Характерно, что в двух романах эпопеи, в которых описываются собственно революционные события, — «Марте Семнадцатого» и «Апреле Семнадцатого» — можно видеть экспансию этого метода за пределы «экранных» сцен [740]. В романах есть главы, состоящие из хроникальных заметок и маленьких сцен или «кадров», демонстрирующих рост психологического противостояния и прямого насилия на всех уровнях общества (гл. 10, 24, 29, 41, 43 и др. «Марта Семнадцатого») или появление на исторической авансцене новых влиятельных сил — например, петроградских студентов. Вот два таких фрагмента целиком:
Солдат верхом и с револьвером в руке подъехал к офицеру и целится ему в лицо.
(гл. 111 «Марта Семнадцатого») [741]
или:
С клодтовских коней студенты убеждают проходящие манифестации:
— Не надо! Расходитесь! Вот-вот начинается общее заседание правительства, там всё и решится! Завтра узнаем!
(гл. 59 «Апреля Семнадцатого» [742])
В двух предыдущих романах эпопеи ничего аналогичного таким подборкам коротких эпизодов нет [743].
Для изображения индивидуального нравственного сопротивления или сохранения от зла в условиях тоталитарного режима («Матренин двор») Солженицыну требовался не эйзенштейновский монтаж, а совершенно другие модальности высказывания. В его арсенале было несколько весьма разных модальностей, в диапазоне от «народного» лагерного эпоса в «Одном дне…» до злободневной социальной сатиры в киносценарии «Тунеядец». П. Вайль и А. Генис справедливо заметили, что раннее творчество Солженицына, в отличие от зрелого, крайне разнообразно не только по жанрам, но и по стилистике [744], — писатель экспериментировал и одновременно словно бы испытывал, на каком пути его могут ожидать большее признание и понимание.
Одним из прямых следствий эйзенштейновского метода монтажа является активное использование гротеска, необходимого для подчеркивания различий между сторонами конфликта, для «фокусировки» содержания и перспектив конфликта и для вынесения тенденциозных оценок. Гротеск такого рода постоянно использовал и Солженицын: ср. приведенный выше (и далеко не полный) перечень парадоксальных образов в ЗИТ. Однако писатель, полемизируя с режиссером, перенес смысловой акцент с карикатурного облика и мимики персонажей (постоянный элемент поэтики Эйзенштейна) на иррациональное поведение.

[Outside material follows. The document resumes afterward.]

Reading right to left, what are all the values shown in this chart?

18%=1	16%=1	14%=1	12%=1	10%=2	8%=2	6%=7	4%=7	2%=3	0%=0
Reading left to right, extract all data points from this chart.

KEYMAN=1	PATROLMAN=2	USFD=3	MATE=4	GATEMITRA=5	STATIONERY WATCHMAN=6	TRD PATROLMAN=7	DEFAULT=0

В фильме «Октябрь» агрессивно настроенные обыватели выглядят подчеркнуто вульгарно и все время смеются, радуясь «поражению революции» в июле 1917 года (или, говоря более исторически, провалу первой попытки большевистского переворота, после которого военные наконец выгнали большевиков из захваченного ими дома Матильды Кшесинской). В «Марте Семнадцатого» обыватели тоже постоянно смеются — но они составляют не контрреволюционную, а революционную и вполне благополучно выглядящую толпу, которая радуется избиению государственных служащих — полицейских или вагоновожатых — или притворно жалуется на несуществующий голод:
…придумали такую забаву, сияют лица курсисток, студентов: толпа ничего не нарушает, слитно плывет по тротуару, лица довольные и озорные, а голоса заунывные, будто хоронят, как подземный стон:
— Хле-е-еба… Хле-е-еба…
Переняли у баб-работниц, преобразили [из крика] в стон, и все теперь вместе, всё шире, кто ржаного и в рот не берет, а стонут могильно:
— Хле-е-еба… Хле-е-еба…
А глазами хихикают. Да открыто смеются, дразнят. Петербургские жители всегда сумрачные — и тем страннее овладевшая веселость.

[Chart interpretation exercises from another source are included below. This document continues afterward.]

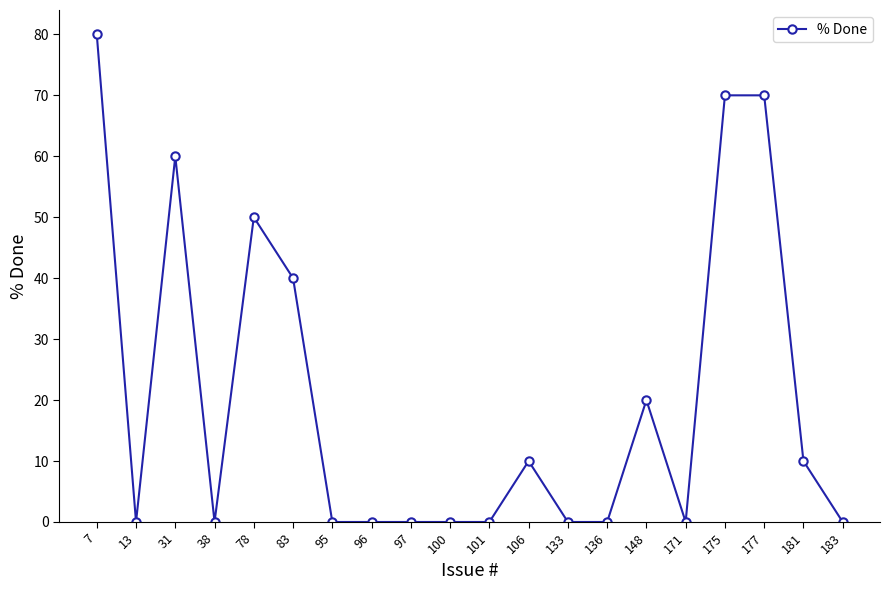

Which label corresponds to the largest value in the chart?

7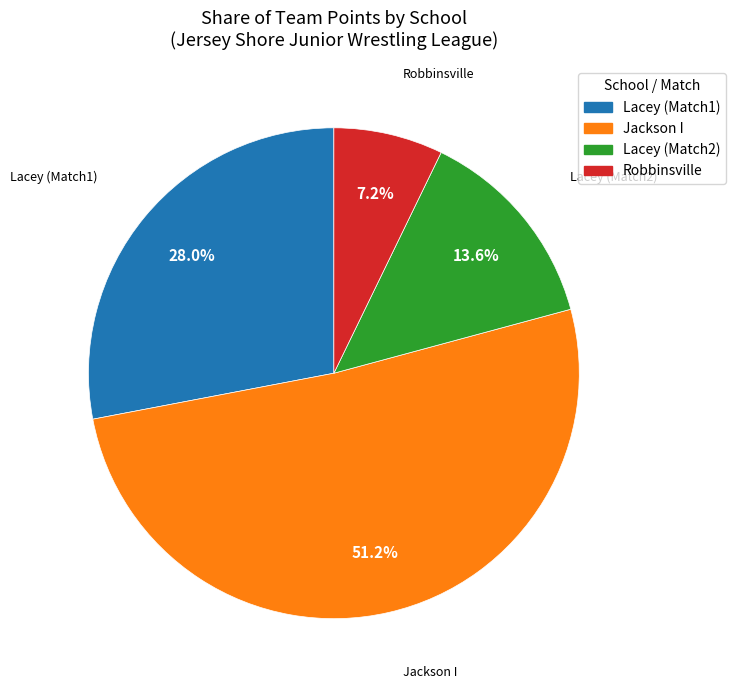

Is there any slice that represents more than half of the pie?

Yes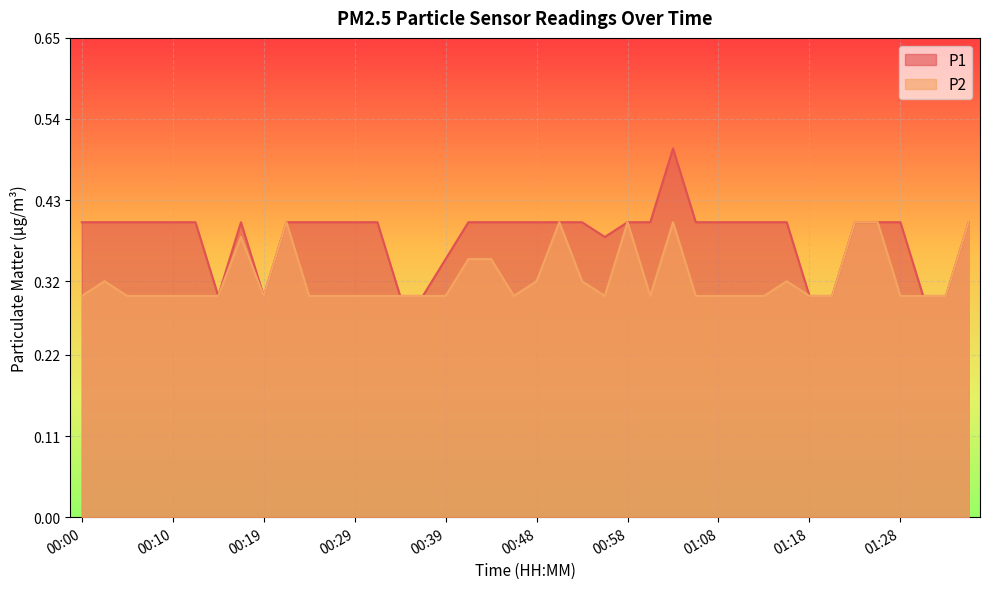

Count the P2 values in the range 0 to 1.

40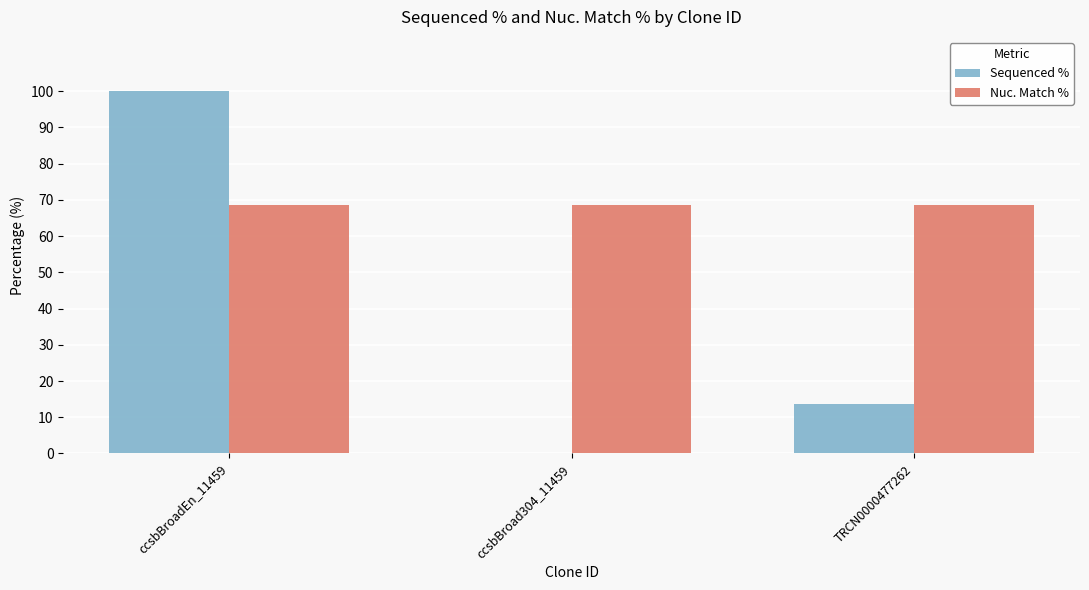

Which series changed the most between ccsbBroadEn_11459 and TRCN0000477262?

Sequenced %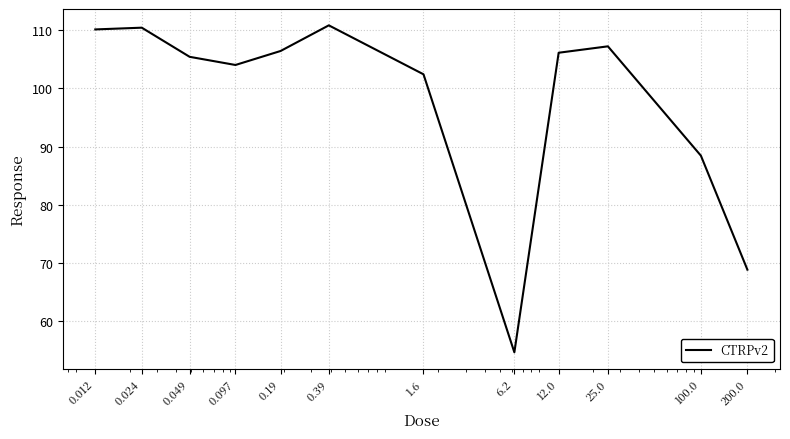

What is the minimum value shown in the chart?

54.7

А мальчишки, сбежав на край мостовой, там шагают-барабанят, балуются:
— Дай! — те! — хле! — ба! Дай! — те! — хле! — ба!
(Гл. 2) [745]
Еще одна важная тема, которая, по-видимому, была для Солженицына ассоциативно связана с «эйзенштейнообразным» гротеском (то есть с приданием гротескного облика одной из сторон конфликта), — несвобода, которую ее охранители выдают за свободу. В этих случаях на униженных, притесняемых людей извне словно бы надевается гротескная «рамка» или маска. Так построены вставная новелла «Улыбка Будды» и финал романа «В круге первом» и пролог книги «Архипелаг ГУЛАГ».

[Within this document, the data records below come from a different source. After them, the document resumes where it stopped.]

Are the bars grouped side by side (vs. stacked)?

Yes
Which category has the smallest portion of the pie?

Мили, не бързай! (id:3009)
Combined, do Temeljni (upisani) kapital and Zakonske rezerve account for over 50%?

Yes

В финале «В круге первом» узников «шарашки» перевозят в нарядном закрытом фургоне с надписью «Мясо» на четырех европейских языках. Надпись рассчитана не столько на москвичей, сколько на иностранных корреспондентов. Эта надпись — единственный фрагмент текста романа, выделенный графически: она записана «лесенкой» и отсылает к поэтике авангарда 1920-х годов.